Water seeping into the surface of carriageways is the main cause of potholes – but wet weather also makes them difficult to fix.

New figures show the county council was falling short of some of its own targets for the time taken to repair potholes at the end of last year.

In the three months to December, the authority filled in 70 per cent of highway defects classed as urgent within the two-day timeframe it sets for itself – but the target is 90 per cent.  

Meanwhile, 83 per cent of non-urgent issues were put right within 10 days, again against a 90 per cent target.

But the county council did manage to repair 99 per cent of 'emergency' defects within a four-hour target.

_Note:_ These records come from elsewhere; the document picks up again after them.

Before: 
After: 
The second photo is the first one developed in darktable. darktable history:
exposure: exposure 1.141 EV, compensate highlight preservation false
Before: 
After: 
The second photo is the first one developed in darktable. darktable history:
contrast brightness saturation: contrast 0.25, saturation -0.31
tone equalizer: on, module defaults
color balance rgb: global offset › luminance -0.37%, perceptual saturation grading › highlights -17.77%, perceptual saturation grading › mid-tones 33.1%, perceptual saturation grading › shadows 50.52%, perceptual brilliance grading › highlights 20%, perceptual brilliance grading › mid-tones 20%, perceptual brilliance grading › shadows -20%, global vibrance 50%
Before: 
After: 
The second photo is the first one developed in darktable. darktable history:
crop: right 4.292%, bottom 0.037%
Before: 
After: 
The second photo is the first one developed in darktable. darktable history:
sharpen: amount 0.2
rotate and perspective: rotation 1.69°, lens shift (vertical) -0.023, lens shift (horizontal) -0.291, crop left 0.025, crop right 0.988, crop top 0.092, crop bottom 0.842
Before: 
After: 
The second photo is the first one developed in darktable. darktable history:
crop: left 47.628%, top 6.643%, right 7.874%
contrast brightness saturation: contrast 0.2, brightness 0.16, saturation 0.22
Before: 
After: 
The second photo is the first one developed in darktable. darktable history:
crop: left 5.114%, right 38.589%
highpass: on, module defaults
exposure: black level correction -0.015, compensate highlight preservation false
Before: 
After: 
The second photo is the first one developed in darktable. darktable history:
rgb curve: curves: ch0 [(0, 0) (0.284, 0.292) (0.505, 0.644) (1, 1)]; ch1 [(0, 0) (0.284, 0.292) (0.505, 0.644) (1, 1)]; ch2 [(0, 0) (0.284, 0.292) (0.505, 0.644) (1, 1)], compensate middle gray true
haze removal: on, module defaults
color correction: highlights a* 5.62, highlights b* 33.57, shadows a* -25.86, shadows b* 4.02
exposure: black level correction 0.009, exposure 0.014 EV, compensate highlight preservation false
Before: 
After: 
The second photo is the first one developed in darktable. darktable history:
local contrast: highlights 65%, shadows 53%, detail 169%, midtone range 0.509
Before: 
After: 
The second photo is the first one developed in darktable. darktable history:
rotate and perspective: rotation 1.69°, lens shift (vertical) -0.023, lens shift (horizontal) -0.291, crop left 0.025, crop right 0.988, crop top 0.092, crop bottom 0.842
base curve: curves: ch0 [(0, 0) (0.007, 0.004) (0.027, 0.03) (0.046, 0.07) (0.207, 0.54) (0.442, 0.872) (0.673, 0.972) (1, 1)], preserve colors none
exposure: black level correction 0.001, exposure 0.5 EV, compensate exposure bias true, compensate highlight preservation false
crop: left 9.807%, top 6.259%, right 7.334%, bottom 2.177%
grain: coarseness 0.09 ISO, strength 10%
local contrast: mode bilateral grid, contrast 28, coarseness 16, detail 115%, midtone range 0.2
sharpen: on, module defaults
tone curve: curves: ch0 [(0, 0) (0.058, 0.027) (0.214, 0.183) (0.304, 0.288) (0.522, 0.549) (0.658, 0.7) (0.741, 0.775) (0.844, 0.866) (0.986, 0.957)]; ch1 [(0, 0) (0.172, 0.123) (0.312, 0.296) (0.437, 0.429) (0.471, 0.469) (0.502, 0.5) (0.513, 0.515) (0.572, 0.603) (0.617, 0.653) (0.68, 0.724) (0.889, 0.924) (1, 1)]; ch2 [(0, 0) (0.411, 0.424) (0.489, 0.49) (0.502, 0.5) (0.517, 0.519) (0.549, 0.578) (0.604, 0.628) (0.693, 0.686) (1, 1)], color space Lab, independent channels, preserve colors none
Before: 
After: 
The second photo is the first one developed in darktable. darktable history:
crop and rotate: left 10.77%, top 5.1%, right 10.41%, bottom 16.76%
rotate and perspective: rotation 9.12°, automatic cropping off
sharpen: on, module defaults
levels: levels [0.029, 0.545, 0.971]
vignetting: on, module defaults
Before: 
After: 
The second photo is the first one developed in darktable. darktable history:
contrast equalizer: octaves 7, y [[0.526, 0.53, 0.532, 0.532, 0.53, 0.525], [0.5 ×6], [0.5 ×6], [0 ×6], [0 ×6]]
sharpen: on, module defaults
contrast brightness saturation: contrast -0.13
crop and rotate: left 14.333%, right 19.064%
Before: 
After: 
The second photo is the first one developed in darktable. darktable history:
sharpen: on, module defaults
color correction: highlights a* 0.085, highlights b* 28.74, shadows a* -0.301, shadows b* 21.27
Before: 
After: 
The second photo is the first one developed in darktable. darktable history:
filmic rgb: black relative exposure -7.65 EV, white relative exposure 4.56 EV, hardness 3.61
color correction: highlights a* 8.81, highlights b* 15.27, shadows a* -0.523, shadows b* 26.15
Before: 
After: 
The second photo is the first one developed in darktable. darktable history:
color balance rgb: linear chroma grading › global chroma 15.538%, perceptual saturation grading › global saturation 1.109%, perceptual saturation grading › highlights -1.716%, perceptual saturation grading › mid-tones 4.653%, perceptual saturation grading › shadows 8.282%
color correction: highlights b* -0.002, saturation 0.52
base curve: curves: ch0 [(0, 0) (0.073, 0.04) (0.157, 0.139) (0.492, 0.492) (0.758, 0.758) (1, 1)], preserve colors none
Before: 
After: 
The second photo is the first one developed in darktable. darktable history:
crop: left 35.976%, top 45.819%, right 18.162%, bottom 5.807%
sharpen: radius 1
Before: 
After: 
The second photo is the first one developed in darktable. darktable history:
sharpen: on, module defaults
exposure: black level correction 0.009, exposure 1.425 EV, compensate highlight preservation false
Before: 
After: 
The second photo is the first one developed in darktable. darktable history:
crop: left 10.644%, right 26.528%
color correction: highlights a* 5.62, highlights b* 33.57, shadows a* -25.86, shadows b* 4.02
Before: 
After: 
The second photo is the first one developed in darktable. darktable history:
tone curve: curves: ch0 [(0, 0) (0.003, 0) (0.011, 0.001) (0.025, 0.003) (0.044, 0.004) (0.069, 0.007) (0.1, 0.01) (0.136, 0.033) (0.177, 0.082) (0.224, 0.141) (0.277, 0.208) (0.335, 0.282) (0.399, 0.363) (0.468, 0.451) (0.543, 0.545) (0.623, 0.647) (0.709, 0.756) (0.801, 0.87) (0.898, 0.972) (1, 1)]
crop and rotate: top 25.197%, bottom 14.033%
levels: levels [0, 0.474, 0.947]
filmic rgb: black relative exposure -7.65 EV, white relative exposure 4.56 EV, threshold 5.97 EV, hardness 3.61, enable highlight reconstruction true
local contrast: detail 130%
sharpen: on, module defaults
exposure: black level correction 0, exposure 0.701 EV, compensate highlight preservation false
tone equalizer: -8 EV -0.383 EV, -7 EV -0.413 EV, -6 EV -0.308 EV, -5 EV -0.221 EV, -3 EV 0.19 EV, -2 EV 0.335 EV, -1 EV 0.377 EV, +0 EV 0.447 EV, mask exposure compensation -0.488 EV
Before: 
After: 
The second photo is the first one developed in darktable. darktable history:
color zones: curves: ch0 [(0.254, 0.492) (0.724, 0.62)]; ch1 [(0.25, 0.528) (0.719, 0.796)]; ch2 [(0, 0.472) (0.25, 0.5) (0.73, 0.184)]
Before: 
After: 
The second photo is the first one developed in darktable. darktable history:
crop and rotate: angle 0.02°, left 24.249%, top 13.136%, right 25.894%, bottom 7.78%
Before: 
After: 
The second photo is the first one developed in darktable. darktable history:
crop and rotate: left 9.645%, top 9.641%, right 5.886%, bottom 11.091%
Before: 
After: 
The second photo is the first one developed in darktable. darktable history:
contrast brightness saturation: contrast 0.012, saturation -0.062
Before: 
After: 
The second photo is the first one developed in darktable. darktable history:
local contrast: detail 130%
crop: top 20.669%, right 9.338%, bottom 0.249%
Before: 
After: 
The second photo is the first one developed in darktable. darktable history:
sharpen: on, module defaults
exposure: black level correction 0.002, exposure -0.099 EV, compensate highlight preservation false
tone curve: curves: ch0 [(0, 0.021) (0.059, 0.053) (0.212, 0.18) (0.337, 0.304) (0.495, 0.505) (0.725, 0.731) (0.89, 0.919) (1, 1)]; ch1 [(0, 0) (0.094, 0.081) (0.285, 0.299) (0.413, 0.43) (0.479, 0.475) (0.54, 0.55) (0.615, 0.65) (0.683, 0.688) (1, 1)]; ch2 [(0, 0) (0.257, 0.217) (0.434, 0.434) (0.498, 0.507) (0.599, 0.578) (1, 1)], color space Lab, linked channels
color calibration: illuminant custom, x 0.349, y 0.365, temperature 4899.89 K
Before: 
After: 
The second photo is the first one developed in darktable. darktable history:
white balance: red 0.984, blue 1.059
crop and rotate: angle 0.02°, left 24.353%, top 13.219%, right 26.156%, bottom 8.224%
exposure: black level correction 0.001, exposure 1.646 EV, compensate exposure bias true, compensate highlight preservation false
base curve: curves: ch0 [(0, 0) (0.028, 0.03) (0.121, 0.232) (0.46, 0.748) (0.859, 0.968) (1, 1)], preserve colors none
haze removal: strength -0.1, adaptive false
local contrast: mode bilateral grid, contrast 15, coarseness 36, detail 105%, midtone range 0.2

Acting Labour opposition group leader, Cllr Jennifer Mein, accused the authority of missing some of its pothole targets “quite severely”.

County Cllr Swarbrick said it had rained on 71 of the last 93 days in Lancashire.

“Fixing potholes on wet days isn’t good and it makes our job very difficult to do,” he added.

“We are catching up now and this last week has seen a significant amount of additional activity.

"So you’ll find over the next few weeks, as the weather dries up, we will be catching up with that backlog."

Three roving teams of 'find-and-fix' repair workers had recently been deployed.

Councillors also approved a new four-year £2.4m deal for a firm to carry out a pothole repair technique known as 'spray injection patching'.

Asked by Cllr Mein whether the method ensured “a permanent job”, County Cllr Swarbrick said that was always the intention with pothole repairs.

But he warned “very high groundwater” in the west was posing further problems in the perennial pothole battle.

“The groundwater has actually been coming up from the bottom of the potholes and lifting the repairs out – and there’s nothing we can do to stop that, we just have to keep going back to make them good.

“But I’ve been and seen the process myself and it’s as good a system as we can come up with at the moment,” he added.